ASSIGNED TASK =>
Tally how many lines in the data below include "thumb", then please reply with only that figure.
*** DATA SUPPLIED Section Begins ***
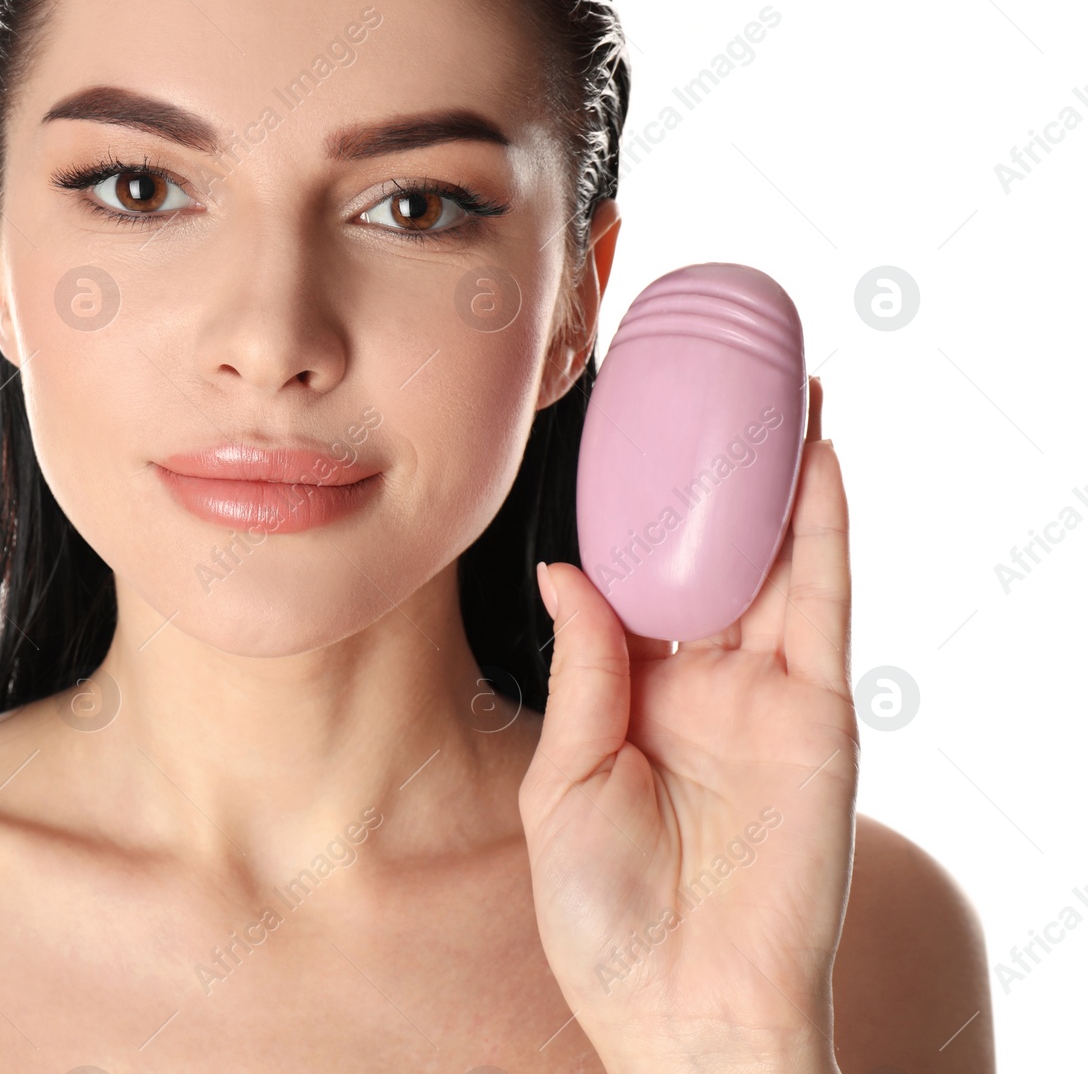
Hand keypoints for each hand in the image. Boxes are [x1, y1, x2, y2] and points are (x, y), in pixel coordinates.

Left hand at [519, 377, 855, 1073]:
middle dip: (714, 475)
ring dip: (778, 475)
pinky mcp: (816, 714)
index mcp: (632, 697)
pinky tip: (815, 459)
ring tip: (774, 385)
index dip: (632, 512)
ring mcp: (764, 694)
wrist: (679, 1007)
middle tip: (710, 382)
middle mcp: (702, 684)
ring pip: (775, 560)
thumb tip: (568, 571)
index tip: (620, 436)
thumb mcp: (565, 779)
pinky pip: (824, 605)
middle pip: (712, 553)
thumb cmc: (606, 916)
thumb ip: (582, 669)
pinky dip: (824, 530)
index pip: (635, 579)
*** DATA SUPPLIED Section Ends ***
YOUR SOLUTION =>
4